Un autentico tesoro nascosto nella campagna sveva è la collezione di fossili dell’Urwelt-Museum Hauff. Questo museo si trova nel piccolo comune di Holzmaden (Baden-Württemberg, Germania), divenuto celebre tra paleontologi e collezionisti grazie agli affioramenti degli scisti a Posidonia (slides 2, 3): rocce che hanno restituito un’incredibile quantità di fossili, spesso conservati in modo eccezionale, persino con resti di tessuti molli. Alcuni degli esemplari più spettacolari sono oggi esposti proprio all’Urwelt-Museum, fondato nel 1936 a partire dalle collezioni private di Bernhard Hauff (slide 4).

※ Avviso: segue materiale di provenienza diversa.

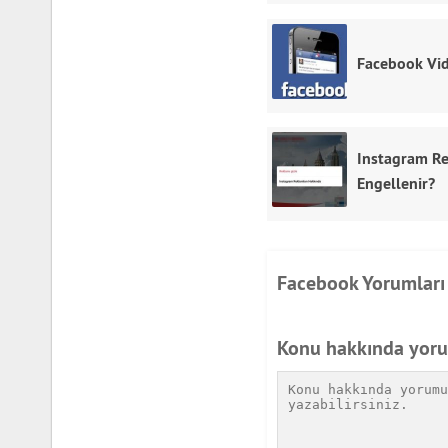
Facebook Vi
Instagram Re
Engellenir?
Facebook Yorumları
Konu hakkında yor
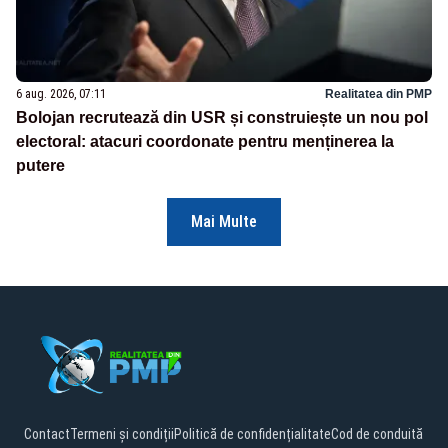
6 aug. 2026, 07:11
Realitatea din PMP
Bolojan recrutează din USR și construiește un nou pol
electoral: atacuri coordonate pentru menținerea la
putere
Mai Multe
Contact
Termeni și condiții
Politică de confidențialitate
Cod de conduită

Gli scisti a Posidonia raccontano la vita di un antico mare che circa 180 milioni di anni fa (Giurassico inferiore) ricopriva quest’area. Tra le straordinarie testimonianze di quell’ecosistema, nelle sale del museo si possono ammirare interi scheletri di rettili marini, come decine di ittiosauri di varie dimensioni – incluso il grande predatore (slide 5) – oltre a plesiosauri (slide 6) e coccodrilli marini (thalattosuchi, slide 7), esposti su spettacolari lastre fossili.
Ma non finisce qui: l’eccezionale conservazione ha restituito anche splendidi esemplari di pesci e numerosi invertebrati, tra cui le iconiche ammoniti piritizzate (slide 8), belemniti, crostacei decapodi e molto altro (slide 9). Tra i pezzi più affascinanti spicca una colonia di crinoidi – i cosiddetti “gigli di mare” del genere – lunga ben 18 metri, sviluppatasi su un tronco galleggiante (slide 10).
La straordinaria qualità di questi reperti si deve alle condizioni anossiche del fondale marino, che impedirono la decomposizione dei resti. Dopo la visita al museo, si può anche esplorare alcune delle cave di scisti a Posidonia nei dintorni, dove è possibile cimentarsi nella ricerca e raccolta di fossili.